The New Civil Liberties Alliance, a nonpartisan, nonprofit civil rights group, represents five physicians licensed by the Medical Board of California. The five doctors alleged the law, AB 2098, would be in violation of their First and Fourteenth Amendment rights.

Schubb said that it would be hard to determine which scientific conclusions are false, given that COVID-19 is “such a new and evolving area of scientific study.”
In the early stages of the pandemic, experts advised against wearing masks — then demanded that they be mandatory. Public health officials in California, including Gov. Gavin Newsom (D), urged the closing of beaches to deter crowds — then urged residents to take to the streets in large crowds for “Black Lives Matter” protests.
 

Judge trashes, blocks California COVID-19 misinformation law​

Eric Ting, SFGATE
Jan. 26, 2023


In this file photo, a pedestrian wearing a mask walks past a mural during the coronavirus outbreak in San Francisco.
Jeff Chiu/Associated Press

A federal judge has halted enforcement of California's controversial COVID-19 "misinformation" law, which would punish doctors for straying from “the contemporary scientific consensus" on the pandemic.

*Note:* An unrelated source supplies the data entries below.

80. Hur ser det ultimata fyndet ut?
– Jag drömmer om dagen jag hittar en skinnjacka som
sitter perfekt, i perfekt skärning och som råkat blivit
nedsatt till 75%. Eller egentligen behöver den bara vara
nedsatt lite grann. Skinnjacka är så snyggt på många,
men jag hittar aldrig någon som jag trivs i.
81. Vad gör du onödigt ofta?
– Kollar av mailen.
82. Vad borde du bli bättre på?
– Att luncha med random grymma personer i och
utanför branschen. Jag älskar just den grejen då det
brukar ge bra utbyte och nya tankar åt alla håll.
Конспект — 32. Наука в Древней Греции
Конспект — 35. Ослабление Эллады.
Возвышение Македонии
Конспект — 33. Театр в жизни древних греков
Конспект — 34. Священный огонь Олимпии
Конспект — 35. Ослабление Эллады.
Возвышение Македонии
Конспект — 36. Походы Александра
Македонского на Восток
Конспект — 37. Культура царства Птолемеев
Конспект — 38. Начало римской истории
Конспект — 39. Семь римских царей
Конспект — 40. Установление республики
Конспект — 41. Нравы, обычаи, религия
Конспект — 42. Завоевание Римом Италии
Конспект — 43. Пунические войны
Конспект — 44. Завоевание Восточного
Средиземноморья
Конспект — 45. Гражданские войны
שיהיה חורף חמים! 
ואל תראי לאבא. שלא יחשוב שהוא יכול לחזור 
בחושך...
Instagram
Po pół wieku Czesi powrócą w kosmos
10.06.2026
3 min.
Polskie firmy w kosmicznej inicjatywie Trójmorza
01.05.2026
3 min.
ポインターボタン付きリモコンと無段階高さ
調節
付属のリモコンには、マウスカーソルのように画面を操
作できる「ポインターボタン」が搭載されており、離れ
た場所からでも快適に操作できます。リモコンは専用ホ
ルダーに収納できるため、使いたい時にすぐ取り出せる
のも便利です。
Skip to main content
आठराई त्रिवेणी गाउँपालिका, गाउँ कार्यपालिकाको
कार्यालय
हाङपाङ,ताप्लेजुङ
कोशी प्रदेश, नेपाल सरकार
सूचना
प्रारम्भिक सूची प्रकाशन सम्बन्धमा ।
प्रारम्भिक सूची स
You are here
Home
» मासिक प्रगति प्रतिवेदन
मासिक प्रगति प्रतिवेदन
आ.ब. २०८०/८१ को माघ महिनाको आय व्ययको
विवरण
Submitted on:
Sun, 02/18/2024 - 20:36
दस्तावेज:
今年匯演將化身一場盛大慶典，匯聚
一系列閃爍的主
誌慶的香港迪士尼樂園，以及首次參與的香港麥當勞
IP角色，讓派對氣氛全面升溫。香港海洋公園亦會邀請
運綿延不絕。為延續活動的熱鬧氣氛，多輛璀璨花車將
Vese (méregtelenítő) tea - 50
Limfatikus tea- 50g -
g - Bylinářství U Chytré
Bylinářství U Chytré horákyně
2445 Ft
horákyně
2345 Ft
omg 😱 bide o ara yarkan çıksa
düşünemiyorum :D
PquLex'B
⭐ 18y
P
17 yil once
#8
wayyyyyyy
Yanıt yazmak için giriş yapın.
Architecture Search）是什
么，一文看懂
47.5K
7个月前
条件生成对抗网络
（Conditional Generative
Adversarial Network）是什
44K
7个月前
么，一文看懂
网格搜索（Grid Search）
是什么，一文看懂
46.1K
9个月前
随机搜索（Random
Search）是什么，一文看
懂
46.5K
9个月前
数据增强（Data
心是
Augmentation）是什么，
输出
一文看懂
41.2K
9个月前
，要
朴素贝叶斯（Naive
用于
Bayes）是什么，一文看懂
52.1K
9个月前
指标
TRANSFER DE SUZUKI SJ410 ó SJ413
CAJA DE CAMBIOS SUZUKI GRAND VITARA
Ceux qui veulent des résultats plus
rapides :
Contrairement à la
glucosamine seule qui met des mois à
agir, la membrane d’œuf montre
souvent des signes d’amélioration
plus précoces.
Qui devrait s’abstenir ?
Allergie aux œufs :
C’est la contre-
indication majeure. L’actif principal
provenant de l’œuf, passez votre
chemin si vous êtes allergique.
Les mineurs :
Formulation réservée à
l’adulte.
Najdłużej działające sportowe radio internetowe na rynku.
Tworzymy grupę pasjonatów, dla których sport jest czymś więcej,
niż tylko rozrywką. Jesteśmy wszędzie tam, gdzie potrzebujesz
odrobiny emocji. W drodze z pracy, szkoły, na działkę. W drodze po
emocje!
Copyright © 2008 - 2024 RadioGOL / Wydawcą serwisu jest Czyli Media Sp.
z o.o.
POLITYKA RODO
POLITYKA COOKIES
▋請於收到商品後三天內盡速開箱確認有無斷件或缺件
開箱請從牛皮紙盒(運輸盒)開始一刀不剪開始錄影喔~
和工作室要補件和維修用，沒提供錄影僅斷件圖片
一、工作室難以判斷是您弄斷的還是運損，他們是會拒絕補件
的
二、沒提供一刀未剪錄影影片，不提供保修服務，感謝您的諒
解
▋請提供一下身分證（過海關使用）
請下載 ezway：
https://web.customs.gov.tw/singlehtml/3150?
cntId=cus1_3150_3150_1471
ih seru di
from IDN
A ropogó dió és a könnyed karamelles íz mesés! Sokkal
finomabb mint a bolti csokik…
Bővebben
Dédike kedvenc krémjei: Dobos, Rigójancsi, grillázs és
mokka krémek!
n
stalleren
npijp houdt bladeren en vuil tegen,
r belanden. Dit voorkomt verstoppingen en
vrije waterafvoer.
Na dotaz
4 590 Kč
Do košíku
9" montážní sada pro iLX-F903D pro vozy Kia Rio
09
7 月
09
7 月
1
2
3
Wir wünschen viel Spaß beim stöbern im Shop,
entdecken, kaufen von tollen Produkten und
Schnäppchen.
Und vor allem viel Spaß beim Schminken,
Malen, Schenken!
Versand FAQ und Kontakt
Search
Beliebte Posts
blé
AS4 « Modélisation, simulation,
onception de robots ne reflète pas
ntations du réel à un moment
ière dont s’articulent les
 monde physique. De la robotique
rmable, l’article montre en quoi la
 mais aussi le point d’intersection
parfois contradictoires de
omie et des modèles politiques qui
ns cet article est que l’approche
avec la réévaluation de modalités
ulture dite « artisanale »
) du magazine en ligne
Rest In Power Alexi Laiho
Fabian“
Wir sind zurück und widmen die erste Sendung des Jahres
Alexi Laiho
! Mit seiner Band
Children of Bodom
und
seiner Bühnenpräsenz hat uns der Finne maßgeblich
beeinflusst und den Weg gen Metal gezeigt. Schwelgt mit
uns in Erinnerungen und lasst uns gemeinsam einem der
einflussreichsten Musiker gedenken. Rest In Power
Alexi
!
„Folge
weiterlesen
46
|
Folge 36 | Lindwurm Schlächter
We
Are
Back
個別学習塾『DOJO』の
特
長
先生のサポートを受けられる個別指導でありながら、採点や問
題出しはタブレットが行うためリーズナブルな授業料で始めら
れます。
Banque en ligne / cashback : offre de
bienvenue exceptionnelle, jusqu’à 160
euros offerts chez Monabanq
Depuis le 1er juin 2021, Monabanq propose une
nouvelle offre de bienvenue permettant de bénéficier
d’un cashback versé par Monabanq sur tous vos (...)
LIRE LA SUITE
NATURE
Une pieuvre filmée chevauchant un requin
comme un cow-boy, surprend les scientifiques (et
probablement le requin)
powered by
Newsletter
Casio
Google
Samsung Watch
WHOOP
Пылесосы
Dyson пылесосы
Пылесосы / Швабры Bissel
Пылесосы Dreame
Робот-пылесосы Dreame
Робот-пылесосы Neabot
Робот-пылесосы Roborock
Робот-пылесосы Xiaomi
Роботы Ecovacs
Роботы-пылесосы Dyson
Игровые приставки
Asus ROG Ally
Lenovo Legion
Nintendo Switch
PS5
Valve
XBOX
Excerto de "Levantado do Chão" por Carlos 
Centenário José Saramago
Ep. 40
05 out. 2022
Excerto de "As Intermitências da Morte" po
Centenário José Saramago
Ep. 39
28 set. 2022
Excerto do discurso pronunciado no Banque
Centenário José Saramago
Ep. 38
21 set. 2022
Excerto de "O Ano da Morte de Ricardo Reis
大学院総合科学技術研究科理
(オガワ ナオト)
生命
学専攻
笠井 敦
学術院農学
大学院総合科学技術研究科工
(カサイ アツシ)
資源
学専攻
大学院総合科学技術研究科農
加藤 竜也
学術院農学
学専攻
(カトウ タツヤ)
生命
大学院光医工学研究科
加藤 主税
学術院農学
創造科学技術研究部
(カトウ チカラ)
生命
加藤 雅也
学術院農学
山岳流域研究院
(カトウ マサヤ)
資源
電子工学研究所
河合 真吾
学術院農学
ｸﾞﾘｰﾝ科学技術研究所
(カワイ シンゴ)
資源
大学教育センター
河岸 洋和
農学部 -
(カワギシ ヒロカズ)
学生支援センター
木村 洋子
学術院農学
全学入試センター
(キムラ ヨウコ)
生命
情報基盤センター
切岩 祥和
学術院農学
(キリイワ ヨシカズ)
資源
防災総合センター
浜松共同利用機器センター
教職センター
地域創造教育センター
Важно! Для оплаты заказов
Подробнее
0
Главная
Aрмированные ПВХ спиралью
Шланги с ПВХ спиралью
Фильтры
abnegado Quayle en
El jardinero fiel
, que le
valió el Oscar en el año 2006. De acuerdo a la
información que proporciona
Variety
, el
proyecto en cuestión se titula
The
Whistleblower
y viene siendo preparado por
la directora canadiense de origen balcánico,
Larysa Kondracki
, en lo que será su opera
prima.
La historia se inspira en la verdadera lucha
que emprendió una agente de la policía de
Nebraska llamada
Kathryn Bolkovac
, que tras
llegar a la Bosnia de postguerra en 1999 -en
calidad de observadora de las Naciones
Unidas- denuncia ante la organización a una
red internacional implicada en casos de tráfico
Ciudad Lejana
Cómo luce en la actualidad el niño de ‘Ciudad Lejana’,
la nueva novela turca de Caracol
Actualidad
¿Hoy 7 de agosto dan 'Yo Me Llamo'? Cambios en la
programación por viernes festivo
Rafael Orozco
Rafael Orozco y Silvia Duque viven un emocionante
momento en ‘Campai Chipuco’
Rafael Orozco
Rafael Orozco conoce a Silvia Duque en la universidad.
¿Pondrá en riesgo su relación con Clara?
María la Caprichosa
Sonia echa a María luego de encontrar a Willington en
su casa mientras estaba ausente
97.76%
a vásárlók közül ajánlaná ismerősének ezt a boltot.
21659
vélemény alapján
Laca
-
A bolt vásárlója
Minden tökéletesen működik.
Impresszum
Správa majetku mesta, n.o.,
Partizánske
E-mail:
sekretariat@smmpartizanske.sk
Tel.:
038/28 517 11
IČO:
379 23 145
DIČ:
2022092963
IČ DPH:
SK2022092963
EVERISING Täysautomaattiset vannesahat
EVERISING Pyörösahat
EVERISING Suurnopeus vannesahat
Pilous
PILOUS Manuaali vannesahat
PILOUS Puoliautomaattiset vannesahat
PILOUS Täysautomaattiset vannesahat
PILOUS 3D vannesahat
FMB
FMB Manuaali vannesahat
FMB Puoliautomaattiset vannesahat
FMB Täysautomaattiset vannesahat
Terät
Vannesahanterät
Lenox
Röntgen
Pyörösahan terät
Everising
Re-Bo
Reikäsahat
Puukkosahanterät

Gov. Gavin Newsom signed Assembly Bill 2098 in Sept. 2022, stating he believed it was "narrowly tailored to apply only to those egregious instances in which a licensee is acting with malicious intent or clearly deviating from the required standard of care while interacting directly with a patient under their care."


In an SFGATE op-ed last year, California physician Dr. Tracy Beth Høeg argued that AB 2098's definition of "misinformation" was too broad and that “the contemporary scientific consensus" is always changing. Høeg and other doctors sued the state, alleging that the law violates the First Amendment's free speech protections and 14th Amendment's due process protections. They were granted that request on Wednesday by Judge William B. Shubb, who was not kind to AB 2098 in his opinion.

"Defendants argue that while the scientific consensus may sometimes be difficult to define, there is a clear scientific consensus on certain issues — for example, that apples contain sugar, that measles is caused by a virus, or that Down’s syndrome is caused by a chromosomal abnormality," Shubb wrote of California's arguments. "However, AB 2098 does not apply the term 'scientific consensus' to such basic facts, but rather to COVID-19 — a disease that scientists have only been studying for a few years, and about which scientific conclusions have been hotly contested. COVID-19 is a quickly evolving area of science that in many aspects eludes consensus."

Shubb, an appointee of former President George H.W. Bush, also wrote that the law's definition of what classifies as "misinformation" is "grammatically incoherent" and thus unconstitutionally vague. He had signaled he would grant the doctors' request at a Monday hearing, in which he told California's lawyers that their definition of "misinformation" was "nonsense."

The ruling was not a final judgment on the constitutionality of the law but rather a temporary halt against enforcement while litigation continues. California can appeal to have the injunction lifted.